L’évaluation sans note prévoit que l’enseignant tienne compte de l’ensemble des traces d’apprentissage pour déterminer quel sera le résultat final de l’étudiant. Un étudiant, par exemple, qui est moins performant en début de semestre, mais qui s’améliore et atteint la compétence en fin de semestre ne sera pas pénalisé.

« La note finale de l’étudiant va refléter les connaissances réelles de l’étudiant à la semaine 15, ainsi qu’une vision globale de son parcours d’apprentissage. Pour nous, c’est important que l’évaluation ne se limite pas à une seule « photo » prise une seule fois. Pour déterminer le niveau d’atteinte d’une compétence, nous pensons qu’il faut plutôt accumuler des traces d’apprentissages tout au long du semestre », précise François Simard.

Pour déterminer une note finale chiffrée en fin de semestre, les enseignants ont concocté, avec l’aide d’une conseillère pédagogique, un tableau d’équivalence pour traduire les résultats qualitatifs en notation chiffrée.

Dans son rapport Évaluer pour que ça compte vraiment, le Conseil de l’enseignement supérieur rappelait que l’approche par compétences est incompatible avec la notation traditionnelle chiffrée.
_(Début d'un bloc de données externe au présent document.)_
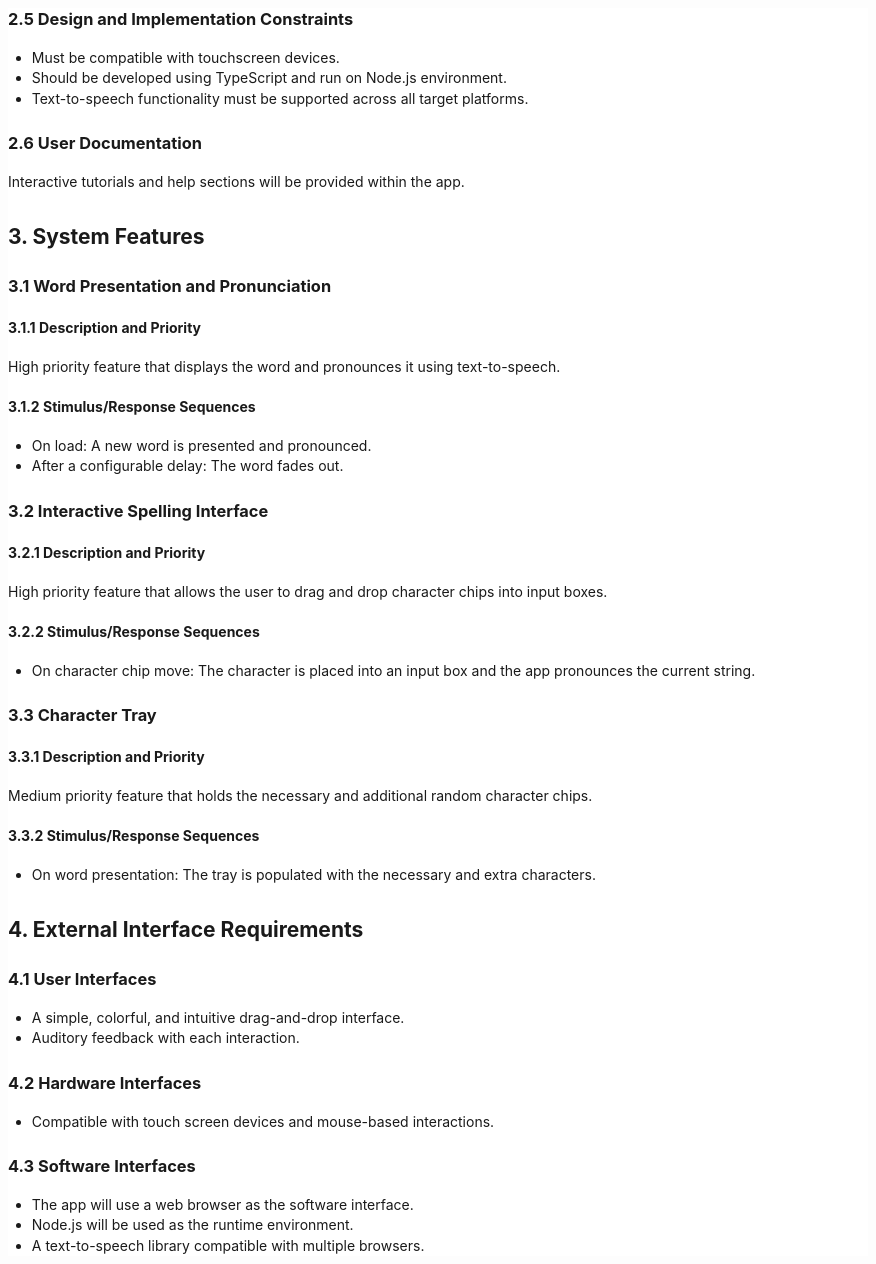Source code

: ### 2.5 Design and Implementation Constraints
- Must be compatible with touchscreen devices.
- Should be developed using TypeScript and run on Node.js environment.
- Text-to-speech functionality must be supported across all target platforms.

### 2.6 User Documentation
Interactive tutorials and help sections will be provided within the app.

## 3. System Features

### 3.1 Word Presentation and Pronunciation
#### 3.1.1 Description and Priority
High priority feature that displays the word and pronounces it using text-to-speech.

#### 3.1.2 Stimulus/Response Sequences
- On load: A new word is presented and pronounced.
- After a configurable delay: The word fades out.

### 3.2 Interactive Spelling Interface
#### 3.2.1 Description and Priority
High priority feature that allows the user to drag and drop character chips into input boxes.

#### 3.2.2 Stimulus/Response Sequences
- On character chip move: The character is placed into an input box and the app pronounces the current string.

### 3.3 Character Tray
#### 3.3.1 Description and Priority
Medium priority feature that holds the necessary and additional random character chips.

#### 3.3.2 Stimulus/Response Sequences
- On word presentation: The tray is populated with the necessary and extra characters.

## 4. External Interface Requirements

### 4.1 User Interfaces
- A simple, colorful, and intuitive drag-and-drop interface.
- Auditory feedback with each interaction.

### 4.2 Hardware Interfaces
- Compatible with touch screen devices and mouse-based interactions.

### 4.3 Software Interfaces
- The app will use a web browser as the software interface.
- Node.js will be used as the runtime environment.
- A text-to-speech library compatible with multiple browsers.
On parle plutôt de déterminer un profil de sortie, c’est-à-dire d’évaluer les connaissances réelles de l’étudiant à la fin du semestre. « L’obligation de nourrir cette cote (R) n’est donc pas favorable à des pratiques d’évaluation compatibles avec l’approche par compétences, qui devraient reposer sur un profil de sortie plutôt que sur un cumul de points », peut-on lire dans le rapport (p.47).

Ce que je retiens de cette méthode d’évaluation, c’est le mot « accompagner ». Cette méthode me permet d’installer une relation de collaboration intéressante avec les étudiants.Mélissa Derôme, enseignante en éducation spécialisée au Cégep de Saint-Jérôme 

Accompagner les étudiant-e-s

« Ce que je retiens de cette méthode d’évaluation, c’est le mot « accompagner ». Cette méthode me permet d’installer une relation de collaboration intéressante avec les étudiants. J’ai davantage accès à leur manière unique de penser et d’apprendre. Je me sens davantage comme une accompagnatrice », souligne Mélissa Derôme.

Bien que certains étudiants soient parfois anxieux de ne pas être notés au fur et à mesure, une fois rassurés, ils préfèrent généralement cette manière de travailler qui leur permet de mieux réussir le cours, observent les enseignants.

« On obtient plus de réussite sans abaisser le niveau demandé, car les étudiants ont plus de feedback et d’occasions d’apprendre », remarque François Simard. « Pour nous aussi les enseignants, c’est beaucoup plus stimulant. Tout au long de la session, nos réflexions sont centrées sur nos méthodes pédagogiques et sur l’apprentissage de nos étudiants », conclut-il.